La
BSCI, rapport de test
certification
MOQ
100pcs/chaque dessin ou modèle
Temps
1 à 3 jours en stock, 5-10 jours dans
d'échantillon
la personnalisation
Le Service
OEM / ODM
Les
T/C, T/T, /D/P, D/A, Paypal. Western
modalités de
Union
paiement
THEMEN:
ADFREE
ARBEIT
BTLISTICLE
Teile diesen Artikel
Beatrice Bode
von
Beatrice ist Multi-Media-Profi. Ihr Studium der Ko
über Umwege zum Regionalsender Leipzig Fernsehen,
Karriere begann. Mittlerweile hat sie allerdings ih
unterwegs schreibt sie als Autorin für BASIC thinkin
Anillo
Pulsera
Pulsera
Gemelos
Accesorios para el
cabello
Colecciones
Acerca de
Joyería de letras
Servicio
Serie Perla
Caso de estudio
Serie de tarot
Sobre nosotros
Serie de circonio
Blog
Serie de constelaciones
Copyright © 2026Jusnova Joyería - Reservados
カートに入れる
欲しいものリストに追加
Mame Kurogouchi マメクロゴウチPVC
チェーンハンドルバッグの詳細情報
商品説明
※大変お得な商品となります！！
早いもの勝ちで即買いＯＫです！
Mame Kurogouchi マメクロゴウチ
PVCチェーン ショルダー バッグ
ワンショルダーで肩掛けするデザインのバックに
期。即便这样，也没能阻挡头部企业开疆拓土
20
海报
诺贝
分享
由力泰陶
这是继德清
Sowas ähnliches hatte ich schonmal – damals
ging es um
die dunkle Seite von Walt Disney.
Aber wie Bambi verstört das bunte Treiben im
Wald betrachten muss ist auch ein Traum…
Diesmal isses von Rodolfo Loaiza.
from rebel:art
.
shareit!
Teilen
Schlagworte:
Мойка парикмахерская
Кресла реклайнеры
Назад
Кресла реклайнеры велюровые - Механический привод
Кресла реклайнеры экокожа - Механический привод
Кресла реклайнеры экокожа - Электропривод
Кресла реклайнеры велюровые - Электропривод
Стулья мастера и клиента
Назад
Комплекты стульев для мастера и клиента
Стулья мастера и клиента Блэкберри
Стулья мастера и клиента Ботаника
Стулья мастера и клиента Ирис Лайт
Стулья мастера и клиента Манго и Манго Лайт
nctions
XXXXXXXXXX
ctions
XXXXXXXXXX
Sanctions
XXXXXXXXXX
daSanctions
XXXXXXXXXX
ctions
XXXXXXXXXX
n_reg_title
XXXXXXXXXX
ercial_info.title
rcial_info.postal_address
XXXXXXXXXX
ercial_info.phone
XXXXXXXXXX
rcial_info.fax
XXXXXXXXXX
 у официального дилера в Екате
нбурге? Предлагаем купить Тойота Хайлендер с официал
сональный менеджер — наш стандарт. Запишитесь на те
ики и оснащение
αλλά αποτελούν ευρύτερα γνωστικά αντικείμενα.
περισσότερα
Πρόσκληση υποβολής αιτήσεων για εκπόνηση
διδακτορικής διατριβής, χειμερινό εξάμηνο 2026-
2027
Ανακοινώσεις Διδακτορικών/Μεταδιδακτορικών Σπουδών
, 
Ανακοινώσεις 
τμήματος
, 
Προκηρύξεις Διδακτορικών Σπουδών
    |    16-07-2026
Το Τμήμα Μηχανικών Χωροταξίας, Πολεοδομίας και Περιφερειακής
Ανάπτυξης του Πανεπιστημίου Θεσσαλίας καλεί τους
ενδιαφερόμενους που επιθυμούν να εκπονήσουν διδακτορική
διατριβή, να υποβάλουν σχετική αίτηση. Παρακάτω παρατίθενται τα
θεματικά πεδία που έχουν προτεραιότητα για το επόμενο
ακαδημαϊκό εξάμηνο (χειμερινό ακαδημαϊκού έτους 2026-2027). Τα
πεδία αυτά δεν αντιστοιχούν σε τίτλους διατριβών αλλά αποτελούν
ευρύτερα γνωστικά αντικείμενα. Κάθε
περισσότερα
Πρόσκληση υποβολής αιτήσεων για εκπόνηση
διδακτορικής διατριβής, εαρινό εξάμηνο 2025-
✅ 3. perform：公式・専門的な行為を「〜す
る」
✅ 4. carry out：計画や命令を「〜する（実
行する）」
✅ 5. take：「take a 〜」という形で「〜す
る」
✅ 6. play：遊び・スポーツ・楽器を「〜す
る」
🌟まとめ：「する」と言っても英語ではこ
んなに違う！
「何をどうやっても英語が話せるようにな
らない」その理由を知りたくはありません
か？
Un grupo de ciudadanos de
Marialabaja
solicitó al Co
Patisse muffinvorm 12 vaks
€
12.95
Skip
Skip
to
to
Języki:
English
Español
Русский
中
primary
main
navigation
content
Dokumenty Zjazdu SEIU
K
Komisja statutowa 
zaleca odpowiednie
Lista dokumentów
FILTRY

EXERCISE: Every entry above must appear again in the reply, exactly as it stands.

ANSWER AREA:
La
BSCI, rapport de test
certification
MOQ
100pcs/chaque dessin ou modèle
Temps
1 à 3 jours en stock, 5-10 jours dans
d'échantillon
la personnalisation
Le Service
OEM / ODM
Les
T/C, T/T, /D/P, D/A, Paypal. Western
modalités de
Union
paiement
THEMEN:
ADFREE
ARBEIT
BTLISTICLE
Teile diesen Artikel
Beatrice Bode
von
Beatrice ist Multi-Media-Profi. Ihr Studium der Ko
über Umwege zum Regionalsender Leipzig Fernsehen,
Karriere begann. Mittlerweile hat sie allerdings ih
unterwegs schreibt sie als Autorin für BASIC thinkin
Anillo
Pulsera
Pulsera
Gemelos
Accesorios para el
cabello
Colecciones
Acerca de
Joyería de letras
Servicio
Serie Perla
Caso de estudio
Serie de tarot
Sobre nosotros
Serie de circonio
Blog
Serie de constelaciones
Copyright © 2026Jusnova Joyería - Reservados
カートに入れる
欲しいものリストに追加
Mame Kurogouchi マメクロゴウチPVC
チェーンハンドルバッグの詳細情報
商品説明
※大変お得な商品となります！！
早いもの勝ちで即買いＯＫです！
Mame Kurogouchi マメクロゴウチ
PVCチェーン ショルダー バッグ
ワンショルダーで肩掛けするデザインのバックに
期。即便这样，也没能阻挡头部企业开疆拓土
20
海报
诺贝
分享
由力泰陶
这是继德清
Sowas ähnliches hatte ich schonmal – damals
ging es um
die dunkle Seite von Walt Disney.
Aber wie Bambi verstört das bunte Treiben im
Wald betrachten muss ist auch ein Traum…
Diesmal isses von Rodolfo Loaiza.
from rebel:art
.
shareit!
Teilen
Schlagworte:
Мойка парикмахерская
Кресла реклайнеры
Назад
Кресла реклайнеры велюровые - Механический привод
Кресла реклайнеры экокожа - Механический привод
Кресла реклайнеры экокожа - Электропривод
Кресла реклайнеры велюровые - Электропривод
Стулья мастера и клиента
Назад
Комплекты стульев для мастера и клиента
Стулья мастера и клиента Блэкберри
Стулья мастера и клиента Ботаника
Стулья мастера и клиента Ирис Лайт
Стулья мастера и клиента Манго и Манго Лайт
nctions
XXXXXXXXXX
ctions
XXXXXXXXXX
Sanctions
XXXXXXXXXX
daSanctions
XXXXXXXXXX
ctions
XXXXXXXXXX
n_reg_title
XXXXXXXXXX
ercial_info.title
rcial_info.postal_address
XXXXXXXXXX
ercial_info.phone
XXXXXXXXXX
rcial_info.fax
XXXXXXXXXX
 у официального дилера в Екате
нбурге? Предлагаем купить Тойота Хайлендер с официал
сональный менеджер — наш стандарт. Запишитесь на те
ики и оснащение
αλλά αποτελούν ευρύτερα γνωστικά αντικείμενα.
περισσότερα
Πρόσκληση υποβολής αιτήσεων για εκπόνηση
διδακτορικής διατριβής, χειμερινό εξάμηνο 2026-
2027
Ανακοινώσεις Διδακτορικών/Μεταδιδακτορικών Σπουδών
, 
Ανακοινώσεις 
τμήματος
, 
Προκηρύξεις Διδακτορικών Σπουδών
    |    16-07-2026
Το Τμήμα Μηχανικών Χωροταξίας, Πολεοδομίας και Περιφερειακής
Ανάπτυξης του Πανεπιστημίου Θεσσαλίας καλεί τους
ενδιαφερόμενους που επιθυμούν να εκπονήσουν διδακτορική
διατριβή, να υποβάλουν σχετική αίτηση. Παρακάτω παρατίθενται τα
θεματικά πεδία που έχουν προτεραιότητα για το επόμενο
ακαδημαϊκό εξάμηνο (χειμερινό ακαδημαϊκού έτους 2026-2027). Τα
πεδία αυτά δεν αντιστοιχούν σε τίτλους διατριβών αλλά αποτελούν
ευρύτερα γνωστικά αντικείμενα. Κάθε
περισσότερα
Πρόσκληση υποβολής αιτήσεων για εκπόνηση
διδακτορικής διατριβής, εαρινό εξάμηνο 2025-
✅ 3. perform：公式・専門的な行為を「〜す
る」
✅ 4. carry out：計画や命令を「〜する（実
行する）」
✅ 5. take：「take a 〜」という形で「〜す
る」
✅ 6. play：遊び・スポーツ・楽器を「〜す
る」
🌟まとめ：「する」と言っても英語ではこ
んなに違う！
「何をどうやっても英語が話せるようにな
らない」その理由を知りたくはありません
か？
Un grupo de ciudadanos de
Marialabaja
solicitó al Co
Patisse muffinvorm 12 vaks
€
12.95
Skip
Skip
to
to
Języki:
English
Español
Русский
中
primary
main
navigation
content
Dokumenty Zjazdu SEIU
K
Komisja statutowa 
zaleca odpowiednie
Lista dokumentów
FILTRY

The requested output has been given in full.